Despite the huge number of signatures gathered, Bennett’s decision to reject the gathered signatures will likely keep off the ballot the initiative to add one cent to the sales tax to generate more than a billion a year for schools and highways.
“Unfortunately it now appears doubtful that the one-cent measure will make the ballot,” said Superintendent Casey O’Brien, “It will be a challenging year ahead for AZ schools.”
In response, the initiative’s committee filed a lawsuit on June 27 in Maricopa County Superior Court to overturn Bennett’s decision.

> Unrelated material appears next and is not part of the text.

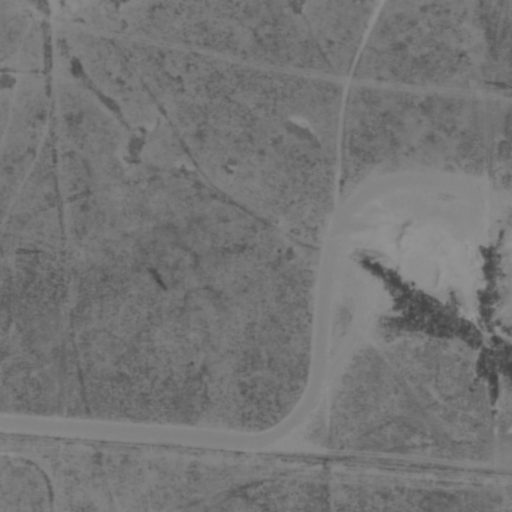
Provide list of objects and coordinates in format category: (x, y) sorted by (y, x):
power tower: (509, 86)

In their press release, the Quality Jobs and Education Committee said, “On March 9, the campaign filed a computer disc that contained a copy of the text that identically matches the copy that was stapled to all 19,071 petition sheets that voters signed, which were submitted to the Secretary of State on Monday, June 25.”
However, Bennett decided to keep the measure off the ballot because a printed-out copy also provided to his office differed from the electronic version submitted on the disk and printed at the top of the petition signature sheets.

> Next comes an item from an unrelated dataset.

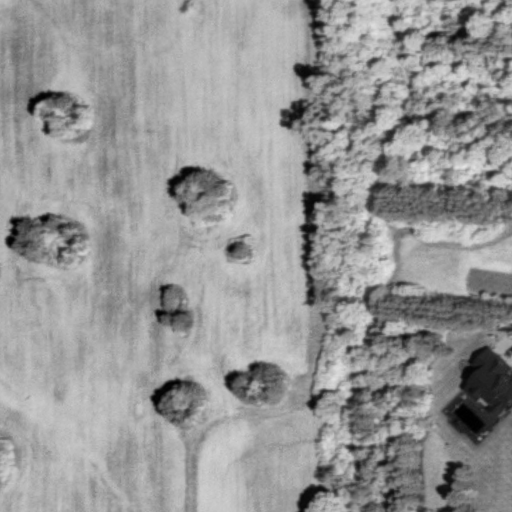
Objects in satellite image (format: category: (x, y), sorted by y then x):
crop: (158, 255)
building: (498, 372)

In their legal complaint, the campaign said Arizona election law does not require a strict, or absolute following of the law, but only “substantial compliance” with the law.

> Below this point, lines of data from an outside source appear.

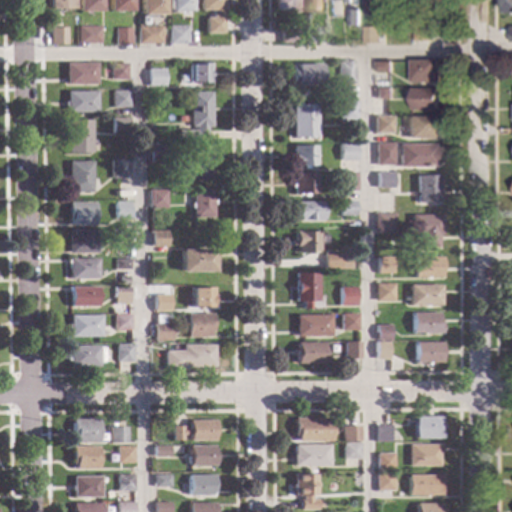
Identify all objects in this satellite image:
building: (342, 0)
building: (349, 1)
building: (429, 1)
building: (56, 4)
building: (56, 4)
building: (284, 4)
building: (84, 5)
building: (85, 5)
building: (115, 5)
building: (115, 5)
building: (176, 5)
building: (284, 5)
building: (176, 6)
building: (312, 6)
building: (312, 6)
building: (506, 6)
building: (506, 6)
building: (148, 7)
building: (148, 7)
building: (373, 7)
building: (373, 7)
building: (210, 14)
building: (211, 15)
building: (354, 17)
building: (306, 18)
building: (354, 18)
building: (411, 20)
building: (421, 33)
building: (510, 33)
building: (86, 34)
building: (86, 34)
building: (147, 34)
building: (175, 34)
building: (176, 34)
building: (311, 34)
building: (370, 34)
building: (422, 34)
building: (510, 34)
building: (55, 35)
building: (120, 35)
building: (146, 35)
building: (286, 35)
building: (311, 35)
building: (370, 35)
building: (55, 36)
building: (119, 36)
road: (430, 41)
road: (200, 42)
road: (256, 50)
building: (382, 66)
building: (381, 67)
building: (116, 71)
building: (424, 71)
building: (115, 72)
building: (198, 72)
building: (344, 72)
building: (424, 72)
building: (76, 73)
building: (77, 73)
building: (197, 73)
building: (302, 73)
building: (343, 73)
building: (302, 75)
building: (153, 77)
building: (153, 77)
building: (382, 93)
building: (148, 95)
building: (117, 98)
building: (117, 99)
building: (424, 99)
building: (424, 99)
building: (78, 101)
building: (77, 102)
building: (345, 111)
building: (345, 112)
building: (198, 115)
building: (195, 117)
building: (180, 119)
building: (302, 120)
building: (302, 121)
building: (118, 123)
building: (380, 124)
building: (381, 124)
building: (117, 126)
building: (421, 127)
building: (421, 128)
building: (76, 136)
building: (76, 136)
building: (345, 151)
building: (345, 152)
building: (381, 153)
building: (155, 154)
building: (381, 154)
building: (302, 155)
building: (416, 155)
building: (417, 155)
building: (301, 156)
building: (198, 162)
building: (198, 162)
building: (116, 168)
building: (115, 169)
building: (76, 176)
building: (75, 177)
building: (382, 179)
building: (345, 181)
building: (346, 181)
building: (381, 181)
building: (302, 183)
building: (302, 184)
building: (425, 188)
building: (425, 189)
road: (4, 191)
building: (511, 192)
road: (495, 195)
building: (154, 198)
building: (153, 199)
building: (200, 202)
building: (199, 203)
building: (345, 207)
building: (345, 208)
building: (119, 210)
building: (118, 211)
building: (306, 211)
building: (306, 211)
building: (77, 213)
building: (78, 213)
building: (381, 223)
building: (381, 223)
building: (424, 229)
building: (424, 230)
building: (116, 236)
building: (155, 238)
building: (78, 241)
building: (155, 241)
building: (303, 241)
building: (78, 242)
building: (302, 242)
road: (252, 255)
road: (23, 256)
road: (479, 256)
building: (193, 260)
building: (334, 260)
building: (193, 261)
building: (332, 261)
building: (119, 264)
building: (380, 265)
building: (382, 265)
building: (425, 266)
building: (425, 267)
building: (79, 268)
building: (79, 269)
building: (121, 280)
road: (137, 280)
road: (364, 280)
building: (302, 289)
building: (302, 289)
building: (381, 292)
building: (381, 292)
building: (118, 293)
building: (118, 295)
building: (422, 295)
building: (422, 295)
building: (79, 296)
building: (80, 296)
building: (344, 296)
building: (344, 296)
building: (198, 297)
building: (199, 297)
building: (158, 299)
building: (158, 302)
building: (118, 321)
building: (119, 321)
building: (346, 321)
building: (345, 322)
building: (423, 322)
building: (422, 323)
building: (81, 325)
building: (196, 325)
building: (196, 325)
building: (309, 325)
building: (81, 326)
building: (309, 326)
building: (159, 327)
building: (159, 328)
building: (380, 332)
building: (380, 333)
building: (349, 350)
building: (378, 350)
building: (349, 351)
building: (379, 351)
building: (121, 352)
building: (306, 352)
building: (425, 352)
building: (120, 353)
building: (306, 353)
building: (425, 353)
building: (82, 356)
building: (83, 356)
building: (187, 356)
building: (186, 358)
road: (495, 373)
road: (256, 391)
road: (140, 409)
road: (271, 409)
road: (365, 409)
road: (45, 411)
building: (425, 427)
building: (426, 427)
building: (309, 429)
building: (82, 430)
building: (309, 430)
building: (82, 431)
building: (191, 431)
building: (191, 431)
building: (379, 432)
building: (347, 433)
building: (379, 433)
building: (114, 434)
building: (348, 434)
building: (114, 435)
building: (158, 450)
building: (158, 451)
building: (347, 451)
building: (347, 451)
road: (495, 451)
building: (122, 454)
building: (122, 455)
building: (198, 455)
building: (307, 455)
building: (421, 455)
building: (421, 455)
building: (197, 456)
building: (307, 456)
road: (9, 457)
building: (82, 457)
building: (82, 457)
building: (382, 460)
building: (381, 462)
building: (381, 480)
building: (158, 481)
building: (159, 481)
building: (381, 482)
building: (122, 483)
building: (198, 484)
building: (422, 484)
building: (197, 485)
building: (421, 485)
building: (83, 486)
building: (83, 487)
building: (302, 490)
building: (302, 491)
building: (83, 507)
building: (121, 507)
building: (122, 507)
building: (159, 507)
building: (159, 507)
building: (198, 507)
building: (198, 507)
building: (426, 507)
building: (426, 507)
building: (83, 508)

They insisted the small difference between the electronic version and the printed version of the text of the initiative did not change the intent or interpretation of the initiative. Therefore, when voters signed the petition, they knew what they signed.
And they signed in record numbers. No other initiative in Arizona history has inspired 10 percent of the voters to sign a petition for an initiative, said the campaign.
“The motto of the Secretary of State’s Office is that Arizona voters’ voice and vote count,” said Ann-Eve Pedersen, chair of the Quality Education and Jobs citizens’ initiative in the press release. “For Secretary Bennett to now tell voters that their signatures don’t count and they won’t even have the chance to vote on a measure they overwhelmingly support erodes public confidence in the democratic process.”
The Quality Jobs and Education Initiative would extend the current one-cent sales tax approved by Arizona voters in 2010.
Although the ballot measure earmarked the money for schools and public safety, the Legislature instead set aside half of the money generated by the tax this year to save up for the time when the current one-cent sales tax ends in June of 2013.
The Quality Jobs and Education Initiative would continue the tax beyond that deadline and bar the Legislature from using the money for anything but education and infrastructure improvements.
The president of the Senate opposes the initiative, but numerous businesses have endorsed the campaign.
A Morrison Institute poll reported that education is one of the top five election concerns of Arizona voters.